Extrait du texte:
####

Selon le Tantra, le yoga est la Shakti, la puissance divine, et non une voie ou une méthode spirituelle. Yoga désigne aussi shiva-jnâna, la connaissance divine.

Selon le Tantra non-duel enfin, le yoga est l'éveil à la non-dualité : l'union a toujours été le cas, et la séparation n'est qu'une illusion qui fait partie du libre jeu de la conscience.

Il y a donc bien des visions variées au-delà de Patanjali !

Bien des trésors restent encore à découvrir.

mercredi 27 mars 2024

L'enseignement le plus choquant du Tantra ?


Vous croyez que les enseignements les plus transgressifs du Tantra sont le yoga sexuel ou le cannibalisme ? 

Détrompez-vous !

Voici l'idée la plus difficile à admettre transmise par le Tantra :

Selon le Tantra, l'ignorance, avidyâ, est la cause de toutes les souffrances. 

Jusque-là, le Tantra semble enseigner la même chose que les autres traditions de l'Inde.

Mais il y a deux sortes d'ignorances selon la révélation shaiva (=Tantra) :

- l'ignorance conceptuelle, les fausses croyances.

- l'ignorance non-conceptuelle, l'angoisse fondamentale, la contraction originelle.

Or, cette dernière sorte d'ignorance n'est pas causée par le mental, car elle intervient avant le mental, lequel n'en est qu'un effet. Donc, la connaissance conceptuelle ne peut rien contre cette ignorance plus subtile que le mental.

Aujourd'hui, la plupart des enseignements non-dualistes affirment que le "mental" et ses "concepts" sont la cause du "sentiment de séparation", qui est la cause de toutes les souffrances.

####

Données extraites:
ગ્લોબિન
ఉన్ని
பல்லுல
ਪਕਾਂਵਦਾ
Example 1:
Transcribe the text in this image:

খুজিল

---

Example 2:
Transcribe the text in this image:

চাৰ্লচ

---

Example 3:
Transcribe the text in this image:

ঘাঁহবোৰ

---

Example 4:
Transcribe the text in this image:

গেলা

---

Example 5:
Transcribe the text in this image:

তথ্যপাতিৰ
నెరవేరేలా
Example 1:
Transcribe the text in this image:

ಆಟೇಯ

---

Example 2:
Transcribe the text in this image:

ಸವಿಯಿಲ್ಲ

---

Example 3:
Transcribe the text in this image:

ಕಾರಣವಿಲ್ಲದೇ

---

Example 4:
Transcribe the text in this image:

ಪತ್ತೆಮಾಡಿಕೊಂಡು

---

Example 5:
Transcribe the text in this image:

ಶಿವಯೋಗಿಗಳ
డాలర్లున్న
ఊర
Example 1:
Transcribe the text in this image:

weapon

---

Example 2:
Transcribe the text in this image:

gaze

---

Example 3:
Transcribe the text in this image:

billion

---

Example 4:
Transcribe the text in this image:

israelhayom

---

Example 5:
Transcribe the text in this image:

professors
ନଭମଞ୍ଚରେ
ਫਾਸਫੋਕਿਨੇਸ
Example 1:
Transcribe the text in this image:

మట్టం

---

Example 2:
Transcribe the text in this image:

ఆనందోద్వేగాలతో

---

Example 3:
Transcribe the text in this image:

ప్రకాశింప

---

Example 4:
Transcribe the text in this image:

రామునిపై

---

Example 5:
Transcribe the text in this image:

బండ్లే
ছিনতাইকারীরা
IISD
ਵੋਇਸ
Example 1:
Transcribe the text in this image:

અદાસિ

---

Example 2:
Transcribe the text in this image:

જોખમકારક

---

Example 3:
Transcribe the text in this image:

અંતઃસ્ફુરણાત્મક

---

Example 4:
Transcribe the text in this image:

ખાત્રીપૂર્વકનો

####

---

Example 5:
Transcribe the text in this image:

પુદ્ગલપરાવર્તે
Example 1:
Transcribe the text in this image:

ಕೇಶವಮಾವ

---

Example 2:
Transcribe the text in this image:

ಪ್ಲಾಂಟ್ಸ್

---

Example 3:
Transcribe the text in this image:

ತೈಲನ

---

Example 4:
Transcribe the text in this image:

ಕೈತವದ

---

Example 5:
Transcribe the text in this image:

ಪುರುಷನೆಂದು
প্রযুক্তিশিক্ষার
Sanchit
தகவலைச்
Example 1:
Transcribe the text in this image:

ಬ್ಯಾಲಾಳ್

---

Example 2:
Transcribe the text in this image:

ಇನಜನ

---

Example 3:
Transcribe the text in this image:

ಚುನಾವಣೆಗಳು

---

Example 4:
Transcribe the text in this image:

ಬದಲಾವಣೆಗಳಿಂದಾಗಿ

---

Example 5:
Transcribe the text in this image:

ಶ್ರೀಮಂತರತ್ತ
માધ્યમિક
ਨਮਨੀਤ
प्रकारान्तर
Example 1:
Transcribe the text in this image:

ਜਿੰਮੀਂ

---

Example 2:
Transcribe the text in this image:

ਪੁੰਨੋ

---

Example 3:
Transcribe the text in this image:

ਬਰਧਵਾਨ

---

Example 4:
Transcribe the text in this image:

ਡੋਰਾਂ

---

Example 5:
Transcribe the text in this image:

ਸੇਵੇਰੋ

####

Consigne:
D'après l'extrait sur le Tantra, pourquoi la connaissance conceptuelle ne peut-elle rien contre l'ignorance non conceptuelle ? Répondez en une à trois phrases.

Réponse:
Cette ignorance n'est pas causée par le mental. Elle intervient avant lui, et le mental n'en est qu'un effet. Plus subtile que le mental, elle reste donc hors de portée de la connaissance conceptuelle.